FDAThe U.S. Food and Drug Administration (FDA) uses third party audits of food manufacturing facilities and farms to supplement the inspections it performs. But, as two high-profile food poisoning outbreaks have illustrated, there are serious problems with the way the third-party inspection system works.

Chief among them is that growers or companies that make food are often required to get and pay for their own audits which does not create an impartial system. Jensen Farms was given a “superior” rating from a third party auditor months before it caused the deadly cantaloupe Listeria outbreak of 2011 that sickened 147 people and killed 33. The farm received the “superior” rating even though major deficiencies were found including: doors left open so animals could enter, handwashing stations with no hot water, packing tables made of wood which can harbor bacteria, no pre-cooling of melons and no chlorine in the water used to wash the melons. Peanut Corp. of America, which produced products tainted with Salmonella that sickened more than 600 people and may have killed as many as nine also got a “superior” rating shortly before causing the outbreak.

Another problem is that there aren’t any standards for third party auditors.
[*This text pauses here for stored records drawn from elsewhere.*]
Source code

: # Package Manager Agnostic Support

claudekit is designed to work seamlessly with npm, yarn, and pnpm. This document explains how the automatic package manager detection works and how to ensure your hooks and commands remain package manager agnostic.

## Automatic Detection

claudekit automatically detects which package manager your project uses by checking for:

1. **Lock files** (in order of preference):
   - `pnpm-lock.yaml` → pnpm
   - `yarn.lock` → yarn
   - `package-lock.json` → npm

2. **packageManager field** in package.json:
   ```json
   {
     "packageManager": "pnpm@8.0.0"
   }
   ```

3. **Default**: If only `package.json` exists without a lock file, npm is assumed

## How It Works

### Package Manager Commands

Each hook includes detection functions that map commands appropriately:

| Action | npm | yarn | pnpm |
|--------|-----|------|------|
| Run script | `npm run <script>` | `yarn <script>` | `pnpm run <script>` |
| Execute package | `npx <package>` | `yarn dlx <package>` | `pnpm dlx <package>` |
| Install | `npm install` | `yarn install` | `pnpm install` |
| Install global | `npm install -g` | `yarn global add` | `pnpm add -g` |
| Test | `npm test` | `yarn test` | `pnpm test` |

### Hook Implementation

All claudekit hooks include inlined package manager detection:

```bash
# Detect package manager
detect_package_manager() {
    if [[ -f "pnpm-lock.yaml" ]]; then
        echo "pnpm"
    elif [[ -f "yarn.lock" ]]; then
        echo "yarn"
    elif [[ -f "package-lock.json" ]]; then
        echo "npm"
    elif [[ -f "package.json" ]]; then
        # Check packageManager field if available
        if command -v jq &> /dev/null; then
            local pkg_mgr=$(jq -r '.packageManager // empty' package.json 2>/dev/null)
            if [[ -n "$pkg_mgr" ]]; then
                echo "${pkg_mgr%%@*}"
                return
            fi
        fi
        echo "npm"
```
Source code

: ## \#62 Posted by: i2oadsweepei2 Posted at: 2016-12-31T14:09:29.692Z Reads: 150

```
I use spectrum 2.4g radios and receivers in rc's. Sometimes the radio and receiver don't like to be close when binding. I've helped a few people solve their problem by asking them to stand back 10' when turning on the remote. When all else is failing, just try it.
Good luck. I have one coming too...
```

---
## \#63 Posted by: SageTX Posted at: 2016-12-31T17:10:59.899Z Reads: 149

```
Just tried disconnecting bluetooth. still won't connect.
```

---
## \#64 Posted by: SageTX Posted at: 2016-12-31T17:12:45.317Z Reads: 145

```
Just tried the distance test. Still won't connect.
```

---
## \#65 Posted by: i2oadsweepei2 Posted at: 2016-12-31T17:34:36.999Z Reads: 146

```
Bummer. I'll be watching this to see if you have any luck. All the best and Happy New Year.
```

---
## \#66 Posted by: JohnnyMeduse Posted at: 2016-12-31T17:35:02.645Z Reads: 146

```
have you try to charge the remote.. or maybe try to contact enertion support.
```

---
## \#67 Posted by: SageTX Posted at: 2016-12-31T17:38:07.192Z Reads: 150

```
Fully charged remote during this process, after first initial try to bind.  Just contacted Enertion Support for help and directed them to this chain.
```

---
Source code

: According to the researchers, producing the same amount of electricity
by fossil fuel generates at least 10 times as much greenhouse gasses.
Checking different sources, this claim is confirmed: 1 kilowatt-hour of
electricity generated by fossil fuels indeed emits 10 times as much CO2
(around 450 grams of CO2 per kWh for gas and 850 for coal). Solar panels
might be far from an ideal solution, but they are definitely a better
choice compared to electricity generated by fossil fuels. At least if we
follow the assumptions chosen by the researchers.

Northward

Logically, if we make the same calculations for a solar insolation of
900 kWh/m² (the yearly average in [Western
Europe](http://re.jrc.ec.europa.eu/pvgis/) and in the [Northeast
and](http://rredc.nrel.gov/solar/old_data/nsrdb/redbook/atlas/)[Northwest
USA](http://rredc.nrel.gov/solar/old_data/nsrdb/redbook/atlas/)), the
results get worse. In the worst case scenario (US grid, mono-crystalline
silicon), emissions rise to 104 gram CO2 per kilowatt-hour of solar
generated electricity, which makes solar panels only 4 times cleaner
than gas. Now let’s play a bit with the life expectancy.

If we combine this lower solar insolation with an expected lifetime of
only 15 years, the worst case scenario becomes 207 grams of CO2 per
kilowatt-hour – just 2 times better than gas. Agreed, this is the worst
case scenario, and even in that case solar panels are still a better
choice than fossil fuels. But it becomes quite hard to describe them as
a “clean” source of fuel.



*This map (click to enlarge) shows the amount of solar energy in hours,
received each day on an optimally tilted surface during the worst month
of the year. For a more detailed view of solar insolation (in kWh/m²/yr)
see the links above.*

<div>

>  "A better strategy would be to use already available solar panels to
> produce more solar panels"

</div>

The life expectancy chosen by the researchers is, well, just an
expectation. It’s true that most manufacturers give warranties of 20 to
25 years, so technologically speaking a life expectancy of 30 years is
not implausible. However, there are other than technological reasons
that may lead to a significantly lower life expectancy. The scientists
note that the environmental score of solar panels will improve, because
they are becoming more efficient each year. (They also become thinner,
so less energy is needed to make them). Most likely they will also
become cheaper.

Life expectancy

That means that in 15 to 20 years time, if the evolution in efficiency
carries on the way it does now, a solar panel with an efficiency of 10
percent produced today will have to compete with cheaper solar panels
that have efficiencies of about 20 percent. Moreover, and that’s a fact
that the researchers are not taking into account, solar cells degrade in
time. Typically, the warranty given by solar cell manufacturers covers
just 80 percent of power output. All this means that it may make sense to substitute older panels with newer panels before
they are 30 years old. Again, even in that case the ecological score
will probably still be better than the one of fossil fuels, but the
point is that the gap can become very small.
A 2012 study by Bloomberg Markets found that third party auditors are not required to follow any federal standards and have no government supervision they are only given guidelines. After the Jensen Frans outbreak, the House Energy and Commerce Committee released a report that found third-party auditors don’t often follow those guidelines. In the report released in January 2012, democrats on Committee said “weaknesses in third-party auditors represent a significant gap in the food safety system” and some, in a separate letter, asked the FDA to enact stricter oversight over the auditing process. No changes have yet been made.

Comments

  1. Kenneth Kendrick says

    Peanut Corp of America, largest recall in History, was Given the “Gold Standard” a few months before being shut down. The inspectors announce when they are coming months ahead of time, are paid well, and the congressional record even shows one of them saying via email “lucky you, you got me as your inspector.” A pre-announced, paid inspection is a joke and they know it. PCA execs wil go to trial in October, with their Gold Standard certificate from the American Bakers Association. Nestle , who did their own audit failed them, but the ABA gives them gold as they were paid to do so. (yes I am bias as I am the “Whistleblower” against them.

  2. William Kanitz President says

    You have not hit on the biggest problem of third party audits. Third Party auditors are not on site every day and It is one persons idea of what he or she has seen on that ONE day that they took the audit. All records need date and time stanps and the data done and collected on that date can not be erased. Most packing and growing operations do not record the data every day let alone once a week Yes, third-party auditors represent a significant gap in the food safety system. Certification is for retailers, not food systems or food safety.